§ Texto dado
# # # # # # #
Por Angeles Espinosa*
Enviada
especial a Kabul
Vine hace tres días
para pedir trabajo y me citaron para hacer una prueba hoy, declara
ilusionada Sharifa Usmani frente a los estudios de Radio Afganistán.
Depende de Dios y de mi entrevista, pero espero conseguirlo,
añade mientras se recoloca la burka para volver a salir a la calle.
Sharifa tiene 27 años y nunca ha trabajado en la radio. Quiero
ayudar a mi gente y a mi país, asegura.
La semana pasada, Yamila Muyahid volvió a leer un boletín
informativo en Radio Afganistán después de cinco años
sin una voz femenina. Muyahid fue la última locutora antes de que
los talibanes prohibieran el trabajo de las mujeres. Ahora, tras la llegada
de la Alianza del Norte a Kabul, ha sido la primera en reincorporarse.
Su decisión ha servido de ejemplo. Sin convocatoria previa, un
puñado de afganas se ha presentado a las pruebas de locución
de la emisora recién reinaugurada. Todas llevaban burka.
Rayah Rahme Hoda lleva tres días trabajando en el desvencijado
edificio de la radio, pero lo que de verdad le gustaría es dar
el salto a la televisión. Cuando los talibanes capturaron
Kabul, estaba en el segundo curso de periodismo y empecé a trabajar
en la radio de Mazar-i-Sharif, cuenta. La llegada de los integristas
a esa ciudad norteña acabó con su sueño dos años
más tarde.
Rayah se ha traído a su hermana Samira a las pruebas. Samira estudiaba
medicina, pero mientras reabre la facultad no quiere permanecer de brazos
cruzados. Todavía no se han visto demasiados cambios, pero
los esperamos en los próximos días. Estamos felices,
anuncia sin que haga mucha falta que lo diga. Sus caras lo reflejan. Sus
ganas de hablar también. Cuando un funcionario con aspecto de comisario
político intenta impedir que hablen con los periodistas, ellas
los citan a la salida del recinto.
# # # # # # #
§ Datos proporcionados
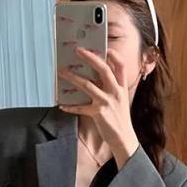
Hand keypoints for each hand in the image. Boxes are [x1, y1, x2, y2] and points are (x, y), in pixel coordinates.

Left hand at [69, 47, 137, 169]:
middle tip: (78, 50)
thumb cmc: (120, 118)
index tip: (105, 47)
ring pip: (87, 85)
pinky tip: (62, 105)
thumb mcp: (121, 100)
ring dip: (73, 77)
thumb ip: (111, 88)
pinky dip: (70, 106)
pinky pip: (81, 107)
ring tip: (62, 72)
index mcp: (122, 88)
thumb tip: (95, 78)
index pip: (120, 66)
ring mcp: (107, 102)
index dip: (113, 55)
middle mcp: (116, 92)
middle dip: (90, 58)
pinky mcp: (98, 113)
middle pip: (103, 70)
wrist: (124, 139)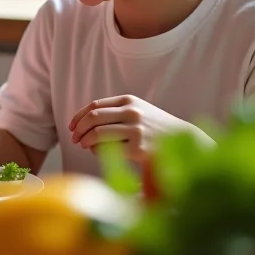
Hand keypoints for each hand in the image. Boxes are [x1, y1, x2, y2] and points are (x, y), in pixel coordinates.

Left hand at [68, 96, 205, 161]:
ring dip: (86, 141)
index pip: (94, 106)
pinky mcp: (139, 148)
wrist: (183, 139)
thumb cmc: (155, 127)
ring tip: (84, 146)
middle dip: (79, 130)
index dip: (78, 117)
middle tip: (74, 139)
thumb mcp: (138, 111)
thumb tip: (83, 123)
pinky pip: (108, 150)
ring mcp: (136, 130)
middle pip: (93, 118)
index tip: (71, 126)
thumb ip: (115, 112)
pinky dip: (98, 152)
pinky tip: (99, 153)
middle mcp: (132, 112)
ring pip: (98, 134)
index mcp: (129, 101)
# # # # # # #
§ Tu tarea
Según el texto sobre las mujeres en Radio Afganistán, ¿quién fue la primera locutora en reincorporarse a la emisora?

§ Solución del problema
Yamila Muyahid.